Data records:
[BEGIN]
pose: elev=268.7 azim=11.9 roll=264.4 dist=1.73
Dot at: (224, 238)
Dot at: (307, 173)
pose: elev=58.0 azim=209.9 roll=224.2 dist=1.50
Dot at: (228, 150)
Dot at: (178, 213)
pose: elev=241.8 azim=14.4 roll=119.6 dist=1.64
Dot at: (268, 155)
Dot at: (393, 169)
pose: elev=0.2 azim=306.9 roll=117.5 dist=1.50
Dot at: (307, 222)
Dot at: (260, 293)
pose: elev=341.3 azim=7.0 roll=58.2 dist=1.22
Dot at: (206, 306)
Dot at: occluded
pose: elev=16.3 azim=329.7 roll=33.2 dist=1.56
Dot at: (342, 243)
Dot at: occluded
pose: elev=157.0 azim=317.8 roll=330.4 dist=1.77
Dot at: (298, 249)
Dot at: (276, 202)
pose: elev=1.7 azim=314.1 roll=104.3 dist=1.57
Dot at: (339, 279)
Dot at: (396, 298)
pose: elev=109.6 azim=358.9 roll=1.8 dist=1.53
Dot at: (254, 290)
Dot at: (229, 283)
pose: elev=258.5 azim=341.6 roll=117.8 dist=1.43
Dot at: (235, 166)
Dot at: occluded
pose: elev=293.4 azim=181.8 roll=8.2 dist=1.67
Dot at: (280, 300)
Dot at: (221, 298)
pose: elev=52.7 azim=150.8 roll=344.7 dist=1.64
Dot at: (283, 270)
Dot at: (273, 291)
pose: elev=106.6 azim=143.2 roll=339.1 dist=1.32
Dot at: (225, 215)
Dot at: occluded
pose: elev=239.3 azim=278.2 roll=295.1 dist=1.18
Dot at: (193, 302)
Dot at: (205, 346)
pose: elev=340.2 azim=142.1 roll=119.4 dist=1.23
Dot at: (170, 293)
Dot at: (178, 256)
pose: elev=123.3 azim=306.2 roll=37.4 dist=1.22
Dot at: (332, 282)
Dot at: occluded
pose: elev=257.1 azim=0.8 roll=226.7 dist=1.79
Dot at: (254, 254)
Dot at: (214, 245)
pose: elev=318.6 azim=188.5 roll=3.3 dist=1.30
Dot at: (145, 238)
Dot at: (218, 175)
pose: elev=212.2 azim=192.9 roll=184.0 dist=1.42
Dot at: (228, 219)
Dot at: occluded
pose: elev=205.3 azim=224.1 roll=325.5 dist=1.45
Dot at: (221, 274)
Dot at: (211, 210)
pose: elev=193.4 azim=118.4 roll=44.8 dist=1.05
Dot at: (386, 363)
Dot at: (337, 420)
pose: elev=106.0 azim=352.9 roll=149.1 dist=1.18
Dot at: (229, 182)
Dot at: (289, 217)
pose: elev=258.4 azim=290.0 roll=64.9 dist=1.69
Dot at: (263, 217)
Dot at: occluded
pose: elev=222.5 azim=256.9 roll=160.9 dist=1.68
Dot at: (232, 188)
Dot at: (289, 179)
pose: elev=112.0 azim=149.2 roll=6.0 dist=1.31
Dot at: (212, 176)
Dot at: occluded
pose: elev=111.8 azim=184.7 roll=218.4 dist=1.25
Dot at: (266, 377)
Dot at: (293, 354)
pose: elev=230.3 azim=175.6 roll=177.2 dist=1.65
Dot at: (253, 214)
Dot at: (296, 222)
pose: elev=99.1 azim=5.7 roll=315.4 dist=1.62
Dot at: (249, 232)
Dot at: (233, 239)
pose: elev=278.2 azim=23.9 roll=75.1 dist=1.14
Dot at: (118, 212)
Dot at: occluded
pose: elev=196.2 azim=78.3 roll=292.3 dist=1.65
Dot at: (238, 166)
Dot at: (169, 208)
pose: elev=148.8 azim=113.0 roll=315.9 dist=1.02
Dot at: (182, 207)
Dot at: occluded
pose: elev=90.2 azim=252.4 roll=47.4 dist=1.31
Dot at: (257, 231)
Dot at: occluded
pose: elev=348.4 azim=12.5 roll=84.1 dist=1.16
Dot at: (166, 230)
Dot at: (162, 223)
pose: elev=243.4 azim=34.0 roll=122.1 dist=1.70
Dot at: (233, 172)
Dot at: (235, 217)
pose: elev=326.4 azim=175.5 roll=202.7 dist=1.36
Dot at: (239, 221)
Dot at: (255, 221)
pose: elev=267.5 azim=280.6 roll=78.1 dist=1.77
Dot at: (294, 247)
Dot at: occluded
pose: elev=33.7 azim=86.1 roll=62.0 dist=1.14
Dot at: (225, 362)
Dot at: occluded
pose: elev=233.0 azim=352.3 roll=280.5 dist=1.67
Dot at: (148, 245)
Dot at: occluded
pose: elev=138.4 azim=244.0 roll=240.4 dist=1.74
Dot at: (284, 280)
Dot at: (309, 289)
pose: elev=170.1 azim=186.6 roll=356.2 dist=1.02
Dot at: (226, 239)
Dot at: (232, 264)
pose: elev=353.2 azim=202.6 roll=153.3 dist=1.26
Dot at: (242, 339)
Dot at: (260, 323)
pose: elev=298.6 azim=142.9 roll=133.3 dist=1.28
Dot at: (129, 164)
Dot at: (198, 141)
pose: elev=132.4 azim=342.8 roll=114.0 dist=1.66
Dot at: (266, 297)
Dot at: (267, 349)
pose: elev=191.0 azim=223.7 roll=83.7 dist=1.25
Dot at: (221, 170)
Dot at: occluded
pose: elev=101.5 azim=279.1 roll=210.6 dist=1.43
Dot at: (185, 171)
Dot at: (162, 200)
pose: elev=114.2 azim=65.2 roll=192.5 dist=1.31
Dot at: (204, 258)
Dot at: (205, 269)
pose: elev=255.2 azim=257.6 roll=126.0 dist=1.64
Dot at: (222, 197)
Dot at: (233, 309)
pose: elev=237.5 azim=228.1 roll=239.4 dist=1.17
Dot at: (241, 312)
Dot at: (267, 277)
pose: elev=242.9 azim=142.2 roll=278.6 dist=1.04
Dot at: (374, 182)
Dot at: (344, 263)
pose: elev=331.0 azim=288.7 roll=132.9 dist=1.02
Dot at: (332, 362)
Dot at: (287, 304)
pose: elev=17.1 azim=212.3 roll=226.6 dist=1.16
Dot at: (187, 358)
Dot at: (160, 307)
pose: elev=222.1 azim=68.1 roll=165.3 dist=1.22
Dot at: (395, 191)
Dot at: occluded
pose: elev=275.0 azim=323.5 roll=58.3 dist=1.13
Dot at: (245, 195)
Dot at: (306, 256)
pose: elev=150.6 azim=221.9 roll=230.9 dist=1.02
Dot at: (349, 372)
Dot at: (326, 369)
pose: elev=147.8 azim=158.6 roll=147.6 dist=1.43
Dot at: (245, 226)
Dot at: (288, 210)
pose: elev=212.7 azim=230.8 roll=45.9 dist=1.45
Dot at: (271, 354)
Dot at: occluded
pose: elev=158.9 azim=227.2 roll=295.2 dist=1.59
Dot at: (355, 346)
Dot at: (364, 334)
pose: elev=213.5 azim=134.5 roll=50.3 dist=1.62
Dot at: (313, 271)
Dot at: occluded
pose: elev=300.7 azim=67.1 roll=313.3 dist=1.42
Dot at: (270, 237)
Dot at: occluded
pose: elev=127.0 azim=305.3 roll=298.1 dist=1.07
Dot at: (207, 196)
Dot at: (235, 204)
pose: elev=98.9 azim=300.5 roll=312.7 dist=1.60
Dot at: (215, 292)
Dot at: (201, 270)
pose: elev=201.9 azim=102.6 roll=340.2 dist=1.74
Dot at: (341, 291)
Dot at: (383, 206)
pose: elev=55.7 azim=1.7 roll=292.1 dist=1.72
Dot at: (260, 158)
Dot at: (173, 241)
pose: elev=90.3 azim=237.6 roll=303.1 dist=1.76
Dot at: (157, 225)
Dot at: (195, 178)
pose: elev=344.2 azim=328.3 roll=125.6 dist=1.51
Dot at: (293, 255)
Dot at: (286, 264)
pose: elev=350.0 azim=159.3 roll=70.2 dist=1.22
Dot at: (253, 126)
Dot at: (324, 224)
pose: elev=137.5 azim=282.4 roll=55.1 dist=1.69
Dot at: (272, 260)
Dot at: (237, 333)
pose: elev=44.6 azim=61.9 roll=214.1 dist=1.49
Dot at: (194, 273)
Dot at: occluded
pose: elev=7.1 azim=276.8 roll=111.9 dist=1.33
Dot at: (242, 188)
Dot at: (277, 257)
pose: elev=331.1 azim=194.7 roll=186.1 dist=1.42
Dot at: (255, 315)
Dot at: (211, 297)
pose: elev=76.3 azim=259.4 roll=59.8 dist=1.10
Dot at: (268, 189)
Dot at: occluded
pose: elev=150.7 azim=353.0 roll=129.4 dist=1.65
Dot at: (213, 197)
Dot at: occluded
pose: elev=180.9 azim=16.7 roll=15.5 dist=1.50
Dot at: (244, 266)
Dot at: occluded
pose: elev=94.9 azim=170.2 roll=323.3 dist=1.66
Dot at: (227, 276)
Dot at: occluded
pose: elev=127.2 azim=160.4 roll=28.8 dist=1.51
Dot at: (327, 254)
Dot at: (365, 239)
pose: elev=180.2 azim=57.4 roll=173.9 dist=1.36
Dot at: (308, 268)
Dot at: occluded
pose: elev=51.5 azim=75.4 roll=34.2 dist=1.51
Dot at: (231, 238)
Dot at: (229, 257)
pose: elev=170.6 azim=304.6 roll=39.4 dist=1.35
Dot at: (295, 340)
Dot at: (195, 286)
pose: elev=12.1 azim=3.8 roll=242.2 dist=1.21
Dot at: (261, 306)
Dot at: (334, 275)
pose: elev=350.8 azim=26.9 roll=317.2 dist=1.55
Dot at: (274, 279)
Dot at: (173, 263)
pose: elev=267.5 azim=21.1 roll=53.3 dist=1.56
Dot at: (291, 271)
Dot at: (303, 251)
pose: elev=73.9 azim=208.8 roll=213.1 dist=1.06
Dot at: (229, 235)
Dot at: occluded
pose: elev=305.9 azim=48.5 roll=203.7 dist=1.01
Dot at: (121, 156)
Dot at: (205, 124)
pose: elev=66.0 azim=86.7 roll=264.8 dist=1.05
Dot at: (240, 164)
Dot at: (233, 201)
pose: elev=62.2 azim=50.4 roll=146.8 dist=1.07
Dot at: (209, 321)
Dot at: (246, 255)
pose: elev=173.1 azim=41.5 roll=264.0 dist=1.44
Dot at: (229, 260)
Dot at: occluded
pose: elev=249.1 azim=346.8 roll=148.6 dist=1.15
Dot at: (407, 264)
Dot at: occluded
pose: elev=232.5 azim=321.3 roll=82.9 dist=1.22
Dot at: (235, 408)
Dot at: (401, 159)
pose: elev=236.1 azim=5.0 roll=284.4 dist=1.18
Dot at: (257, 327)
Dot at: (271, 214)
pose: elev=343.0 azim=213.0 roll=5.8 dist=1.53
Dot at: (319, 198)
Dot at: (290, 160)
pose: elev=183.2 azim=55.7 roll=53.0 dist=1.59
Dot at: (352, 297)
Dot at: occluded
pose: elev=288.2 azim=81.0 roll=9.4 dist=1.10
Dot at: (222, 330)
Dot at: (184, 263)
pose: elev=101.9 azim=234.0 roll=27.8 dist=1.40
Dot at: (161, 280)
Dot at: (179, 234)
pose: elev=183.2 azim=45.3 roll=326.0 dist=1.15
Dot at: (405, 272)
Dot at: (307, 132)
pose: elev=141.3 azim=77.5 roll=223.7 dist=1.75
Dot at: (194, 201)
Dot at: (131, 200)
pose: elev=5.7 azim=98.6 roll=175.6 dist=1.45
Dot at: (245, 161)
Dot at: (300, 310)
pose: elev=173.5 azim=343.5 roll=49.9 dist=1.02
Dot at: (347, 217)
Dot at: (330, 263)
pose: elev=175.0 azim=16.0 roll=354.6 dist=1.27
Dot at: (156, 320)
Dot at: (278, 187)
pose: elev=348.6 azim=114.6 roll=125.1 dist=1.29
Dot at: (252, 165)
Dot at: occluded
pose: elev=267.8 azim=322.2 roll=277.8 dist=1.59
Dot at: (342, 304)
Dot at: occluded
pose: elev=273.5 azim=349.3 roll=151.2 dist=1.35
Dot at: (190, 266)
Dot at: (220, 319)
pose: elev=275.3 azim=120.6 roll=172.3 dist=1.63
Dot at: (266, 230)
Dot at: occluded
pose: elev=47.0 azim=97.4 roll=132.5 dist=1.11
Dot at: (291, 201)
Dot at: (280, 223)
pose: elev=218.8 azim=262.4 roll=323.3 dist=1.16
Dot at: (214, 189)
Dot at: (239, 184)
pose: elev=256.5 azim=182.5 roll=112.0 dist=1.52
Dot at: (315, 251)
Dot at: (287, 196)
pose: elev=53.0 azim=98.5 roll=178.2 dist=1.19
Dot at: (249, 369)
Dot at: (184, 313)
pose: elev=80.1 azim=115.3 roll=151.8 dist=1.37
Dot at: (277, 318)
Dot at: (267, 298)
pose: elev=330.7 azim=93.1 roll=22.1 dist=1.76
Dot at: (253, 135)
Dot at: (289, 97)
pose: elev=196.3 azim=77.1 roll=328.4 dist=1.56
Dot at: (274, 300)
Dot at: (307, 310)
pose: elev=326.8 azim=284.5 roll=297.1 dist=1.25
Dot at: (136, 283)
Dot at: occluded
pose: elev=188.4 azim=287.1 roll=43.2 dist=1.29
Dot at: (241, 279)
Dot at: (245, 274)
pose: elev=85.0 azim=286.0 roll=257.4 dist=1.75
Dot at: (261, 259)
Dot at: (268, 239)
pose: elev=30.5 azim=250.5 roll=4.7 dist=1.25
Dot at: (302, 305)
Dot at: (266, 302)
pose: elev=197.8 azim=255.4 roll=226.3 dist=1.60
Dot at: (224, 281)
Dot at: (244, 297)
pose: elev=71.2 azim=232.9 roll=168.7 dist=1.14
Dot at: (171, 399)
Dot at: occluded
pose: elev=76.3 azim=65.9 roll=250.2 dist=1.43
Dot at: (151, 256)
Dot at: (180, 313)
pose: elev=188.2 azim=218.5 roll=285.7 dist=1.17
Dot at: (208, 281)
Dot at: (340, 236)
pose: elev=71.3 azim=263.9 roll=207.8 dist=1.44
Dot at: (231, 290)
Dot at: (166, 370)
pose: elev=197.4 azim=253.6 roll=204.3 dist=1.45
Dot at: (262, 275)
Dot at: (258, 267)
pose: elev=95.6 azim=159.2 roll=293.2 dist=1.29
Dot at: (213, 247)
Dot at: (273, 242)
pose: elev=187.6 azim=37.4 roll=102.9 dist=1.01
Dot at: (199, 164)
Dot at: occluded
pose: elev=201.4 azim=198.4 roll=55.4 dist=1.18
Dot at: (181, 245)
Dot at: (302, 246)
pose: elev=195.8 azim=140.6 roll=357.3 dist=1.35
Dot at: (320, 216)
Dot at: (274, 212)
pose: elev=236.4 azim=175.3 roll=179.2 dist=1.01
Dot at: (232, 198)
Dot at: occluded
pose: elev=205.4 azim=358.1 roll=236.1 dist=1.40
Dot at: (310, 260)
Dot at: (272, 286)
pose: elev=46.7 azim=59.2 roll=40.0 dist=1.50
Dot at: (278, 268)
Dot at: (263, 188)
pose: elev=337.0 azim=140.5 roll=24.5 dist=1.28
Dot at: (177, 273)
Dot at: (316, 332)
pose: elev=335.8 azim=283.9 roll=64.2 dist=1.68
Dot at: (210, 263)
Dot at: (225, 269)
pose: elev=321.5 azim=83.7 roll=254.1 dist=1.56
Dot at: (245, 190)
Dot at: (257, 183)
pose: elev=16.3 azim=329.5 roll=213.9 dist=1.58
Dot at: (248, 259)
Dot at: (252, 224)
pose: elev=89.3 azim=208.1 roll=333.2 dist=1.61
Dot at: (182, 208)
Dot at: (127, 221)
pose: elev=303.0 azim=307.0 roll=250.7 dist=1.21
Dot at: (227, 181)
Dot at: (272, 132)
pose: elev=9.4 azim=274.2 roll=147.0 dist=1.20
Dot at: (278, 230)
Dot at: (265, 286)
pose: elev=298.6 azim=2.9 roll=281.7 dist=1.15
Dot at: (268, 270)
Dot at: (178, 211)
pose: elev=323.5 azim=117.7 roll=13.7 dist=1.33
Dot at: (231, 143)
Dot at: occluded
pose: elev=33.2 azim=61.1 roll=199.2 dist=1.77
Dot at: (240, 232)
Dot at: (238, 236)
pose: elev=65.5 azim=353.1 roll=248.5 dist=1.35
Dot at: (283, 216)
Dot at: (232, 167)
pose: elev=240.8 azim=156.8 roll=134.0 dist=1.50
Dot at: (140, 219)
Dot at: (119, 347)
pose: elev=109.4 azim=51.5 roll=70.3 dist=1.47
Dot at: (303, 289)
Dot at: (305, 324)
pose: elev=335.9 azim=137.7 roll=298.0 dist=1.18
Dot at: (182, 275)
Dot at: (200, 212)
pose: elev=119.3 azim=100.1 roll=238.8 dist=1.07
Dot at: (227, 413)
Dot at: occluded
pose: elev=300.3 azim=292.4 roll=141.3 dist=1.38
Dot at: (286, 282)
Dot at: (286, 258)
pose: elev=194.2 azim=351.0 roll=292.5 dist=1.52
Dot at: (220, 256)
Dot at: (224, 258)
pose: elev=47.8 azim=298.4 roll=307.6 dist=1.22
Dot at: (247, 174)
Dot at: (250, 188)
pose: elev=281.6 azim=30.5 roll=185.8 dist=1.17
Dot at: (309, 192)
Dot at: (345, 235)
[END]
GIVEN PROBLEM:
Render the records as a Markdown table with the columns Number and Record line, starting with the line containing "pose: elev=218.8 azim=262.4" and going on through the line containing "Dot at: (257, 183)". Number each row and leave out blank lines.

ANSWER TO THE EXERCISE:
| Number | Record line |
|---|---|
| 1 | pose: elev=218.8 azim=262.4 roll=323.3 dist=1.16 |
| 2 | Dot at: (214, 189) |
| 3 | Dot at: (239, 184) |
| 4 | pose: elev=256.5 azim=182.5 roll=112.0 dist=1.52 |
| 5 | Dot at: (315, 251) |
| 6 | Dot at: (287, 196) |
| 7 | pose: elev=53.0 azim=98.5 roll=178.2 dist=1.19 |
| 8 | Dot at: (249, 369) |
| 9 | Dot at: (184, 313) |
| 10 | pose: elev=80.1 azim=115.3 roll=151.8 dist=1.37 |
| 11 | Dot at: (277, 318) |
| 12 | Dot at: (267, 298) |
| 13 | pose: elev=330.7 azim=93.1 roll=22.1 dist=1.76 |
| 14 | Dot at: (253, 135) |
| 15 | Dot at: (289, 97) |
| 16 | pose: elev=196.3 azim=77.1 roll=328.4 dist=1.56 |
| 17 | Dot at: (274, 300) |
| 18 | Dot at: (307, 310) |
| 19 | pose: elev=326.8 azim=284.5 roll=297.1 dist=1.25 |
| 20 | Dot at: (136, 283) |
| 21 | Dot at: occluded |
| 22 | pose: elev=188.4 azim=287.1 roll=43.2 dist=1.29 |
| 23 | Dot at: (241, 279) |
| 24 | Dot at: (245, 274) |
| 25 | pose: elev=85.0 azim=286.0 roll=257.4 dist=1.75 |
| 26 | Dot at: (261, 259) |
| 27 | Dot at: (268, 239) |
| 28 | pose: elev=30.5 azim=250.5 roll=4.7 dist=1.25 |
| 29 | Dot at: (302, 305) |
| 30 | Dot at: (266, 302) |
| 31 | pose: elev=197.8 azim=255.4 roll=226.3 dist=1.60 |
| 32 | Dot at: (224, 281) |
| 33 | Dot at: (244, 297) |
| 34 | pose: elev=71.2 azim=232.9 roll=168.7 dist=1.14 |
| 35 | Dot at: (171, 399) |
| 36 | Dot at: occluded |
| 37 | pose: elev=76.3 azim=65.9 roll=250.2 dist=1.43 |
| 38 | Dot at: (151, 256) |
| 39 | Dot at: (180, 313) |
| 40 | pose: elev=188.2 azim=218.5 roll=285.7 dist=1.17 |
| 41 | Dot at: (208, 281) |
| 42 | Dot at: (340, 236) |
| 43 | pose: elev=71.3 azim=263.9 roll=207.8 dist=1.44 |
| 44 | Dot at: (231, 290) |
| 45 | Dot at: (166, 370) |
| 46 | pose: elev=197.4 azim=253.6 roll=204.3 dist=1.45 |
| 47 | Dot at: (262, 275) |
| 48 | Dot at: (258, 267) |
| 49 | pose: elev=95.6 azim=159.2 roll=293.2 dist=1.29 |
| 50 | Dot at: (213, 247) |
| 51 | Dot at: (273, 242) |
| 52 | pose: elev=187.6 azim=37.4 roll=102.9 dist=1.01 |
| 53 | Dot at: (199, 164) |
| 54 | Dot at: occluded |
| 55 | pose: elev=201.4 azim=198.4 roll=55.4 dist=1.18 |
| 56 | Dot at: (181, 245) |
| 57 | Dot at: (302, 246) |
| 58 | pose: elev=195.8 azim=140.6 roll=357.3 dist=1.35 |
| 59 | Dot at: (320, 216) |
| 60 | Dot at: (274, 212) |
| 61 | pose: elev=236.4 azim=175.3 roll=179.2 dist=1.01 |
| 62 | Dot at: (232, 198) |
| 63 | Dot at: occluded |
| 64 | pose: elev=205.4 azim=358.1 roll=236.1 dist=1.40 |
| 65 | Dot at: (310, 260) |
| 66 | Dot at: (272, 286) |
| 67 | pose: elev=46.7 azim=59.2 roll=40.0 dist=1.50 |
| 68 | Dot at: (278, 268) |
| 69 | Dot at: (263, 188) |
| 70 | pose: elev=337.0 azim=140.5 roll=24.5 dist=1.28 |
| 71 | Dot at: (177, 273) |
| 72 | Dot at: (316, 332) |
| 73 | pose: elev=335.8 azim=283.9 roll=64.2 dist=1.68 |
| 74 | Dot at: (210, 263) |
| 75 | Dot at: (225, 269) |
| 76 | pose: elev=321.5 azim=83.7 roll=254.1 dist=1.56 |
| 77 | Dot at: (245, 190) |
| 78 | Dot at: (257, 183) |